I drove out to the Turtle Pond. The swan family was there again. The afternoon sun slanted over the pond, covering the area in sweet light. Autumn is so dimensional. I don’t know if it’s the multitude of colors or the light. But the world seems bigger, more beautiful, with more hiding places (and therefore more finding places) for mystery. Across the river, golden yellow trees grew amongst the evergreen, like tree-shaped lanterns. Nearer to me, golden oval-shaped leaves floated from the nearly bare branches of cottonwoods, like last messages from the trees before they went bare-naked into the winter. I was tempted to pick one up, see if I could detect the message in the veins: “How do you do it?” I wanted to know. “How do you survive?”

I watched the swans. The light made the pond into a mirror. Every time the swans dipped into the water, it was as if they were reaching for their twin swan on the other side of the mirror. The curve of their necks curving with their nearby doppleganger created a heart made of feathers covering sinew.

I looked around at the gorge and the autumn-colored trees, the golden light and mirror pond, the ducks, swans, and great blue heron and thought this had to be paradise.

Sunday, November 21, 2004: Beautiful cold sunny day. Mario made eggs scrambled with shitakes mushrooms and boiled potatoes squashed into hash browns and mixed with garlic. All organic. Mario told me the lawn was white when he woke up. Our first frost of the year? Didn’t kill the poppies.

We drove out to the Turtle Pond. My driving made Mario sick. Those windy roads. I went ahead on the path so Mario could get his bearings and not have me fussing over him. The swan family was in the east part of the pond, in the second pasture. I stopped in the middle of the first pasture and turned my binoculars toward the river. Near the shore of the river on both sides are these metal structures with orange signs and lights on them—for warning boats about the shore, I suppose. Ospreys often build nests on the flat top of these structures. Today, a great blue heron stood hunched up on the top, Beneath the heron, nineteen cormorants perched.

When we lived in the coastal town of Bandon, Oregon, we often saw these large black shore birds. During mating season, the male cormorants built nests along what looked like the sheer face of rocks just off shore. When they were finished, they perched next to their nests with their wings outstretched, their feathers becoming blue-black in the sunlight, trying to lure a mate with their good looks and their home building skills.

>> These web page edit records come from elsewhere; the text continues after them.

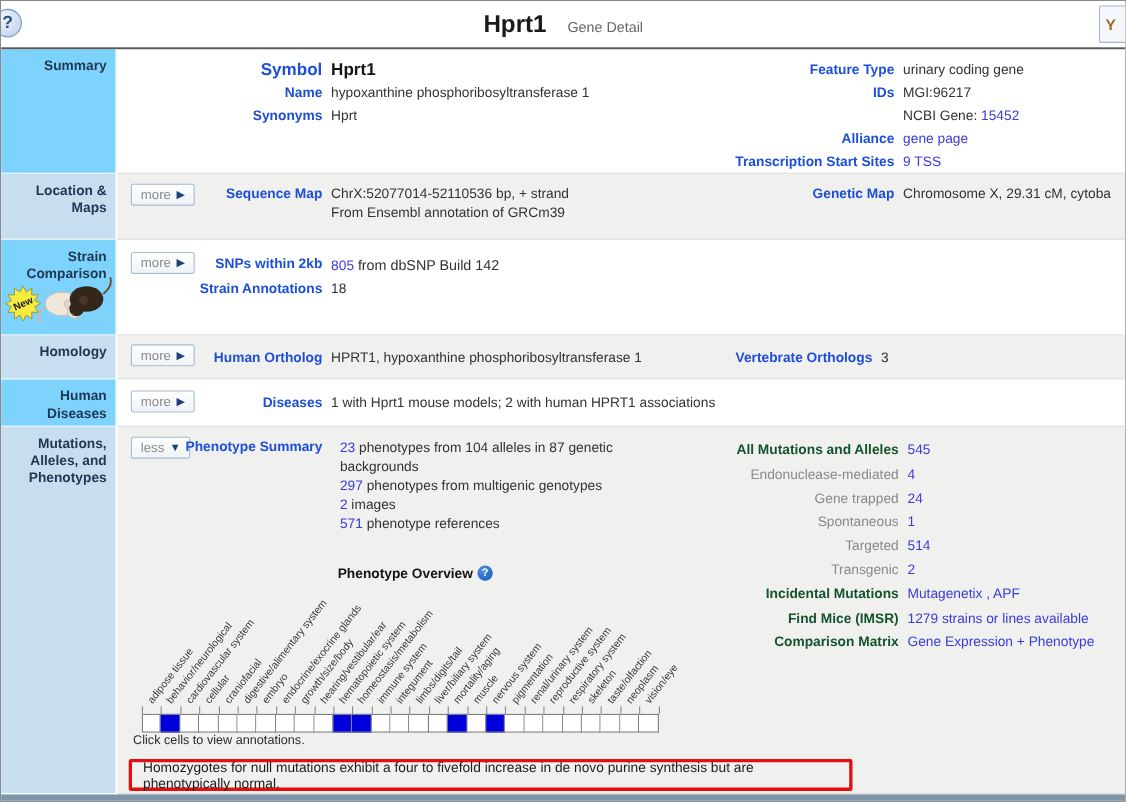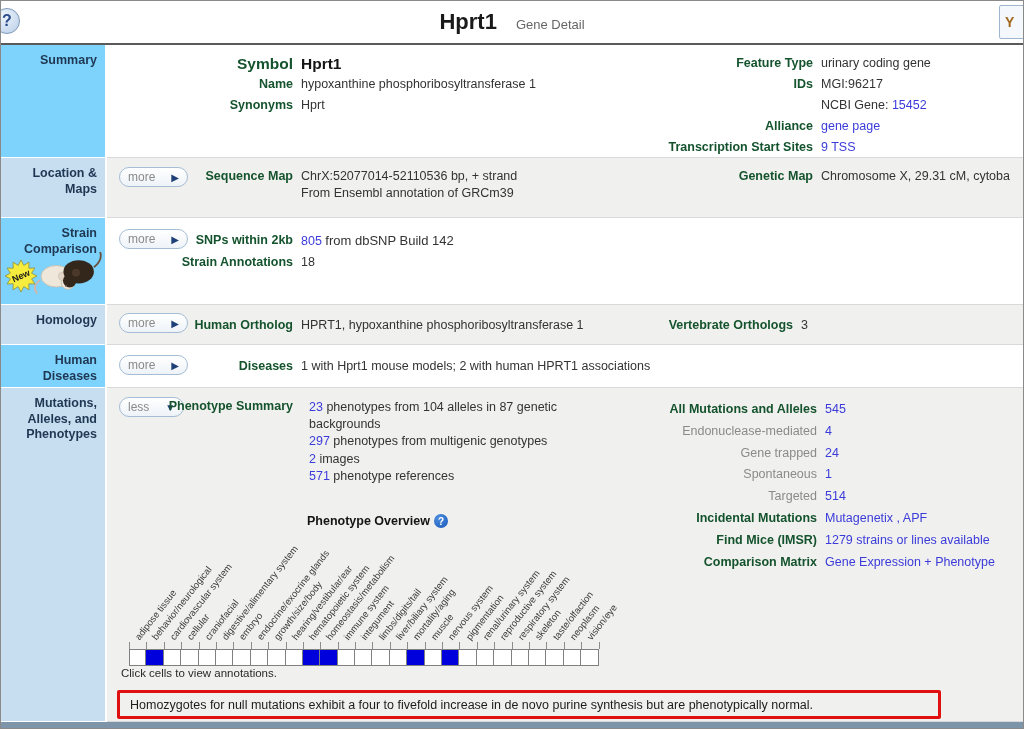"Symbol" .lab { color: #14532d -> #1d4ed8 }
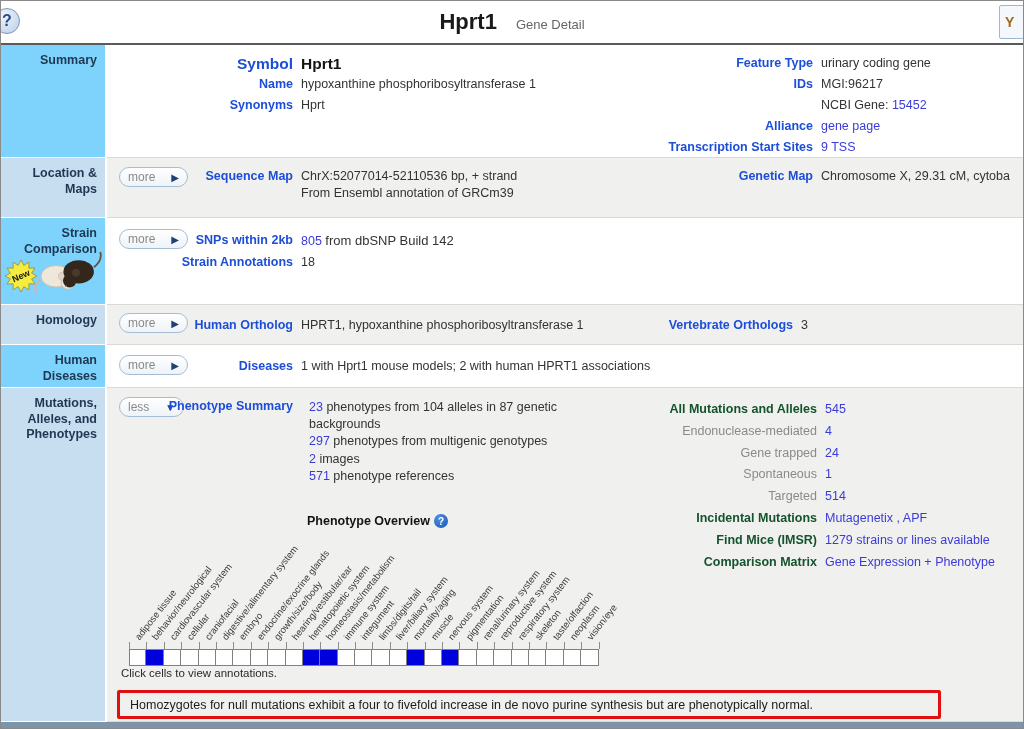"more" .morebtn { border-radius: 10px -> 2px; gap: 16px -> 5px }
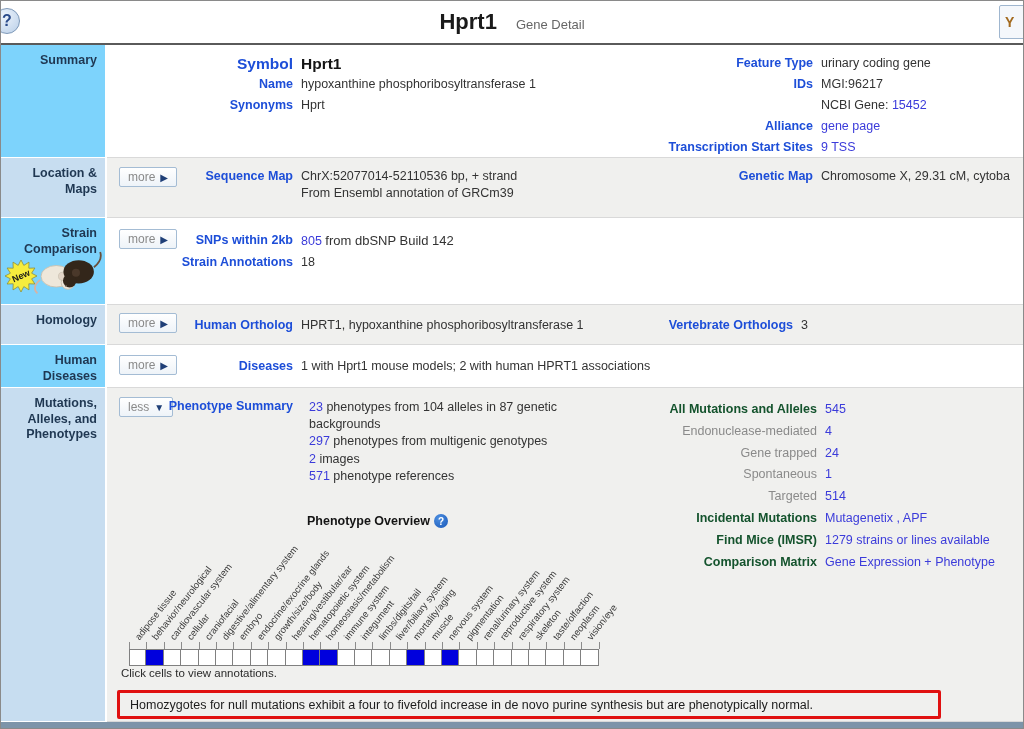"Transgenic" div.a-row { html: none -> <div> <div>Transgenic</div> <div>2</div> </div> }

The cormorants on the metal structure did not appear to be flaunting anything or trying to lure anyone anywhere. Perhaps they were followers of the great blue heron and were just awaiting instructions.

We watched a small woodpecker in one of the bare trees for a while, then walked closer to the swans. A flock of geese lay near the lone cottonwood. They didn’t seem bothered by us. Mario and I positioned ourselves in different spots, trying not to alarm the swans. Today it was quiet at the pond. The geese barely murmured, and the big cranky did not fly away when we neared.

We watched the swans through our binoculars for a while. They didn’t eat at all. One of the adult swans had a patch of red on its chest. We wondered if it was wounded.

We stayed for a long time. Later, the three swans flew away. We watched as they flew over the river like three curved pieces of white cake icing suddenly set free. The white moon hung in the sky, a pale astral rider, barely hidden behind thin clouds. Perhaps the swans were pieces of moon and were now on their way back home.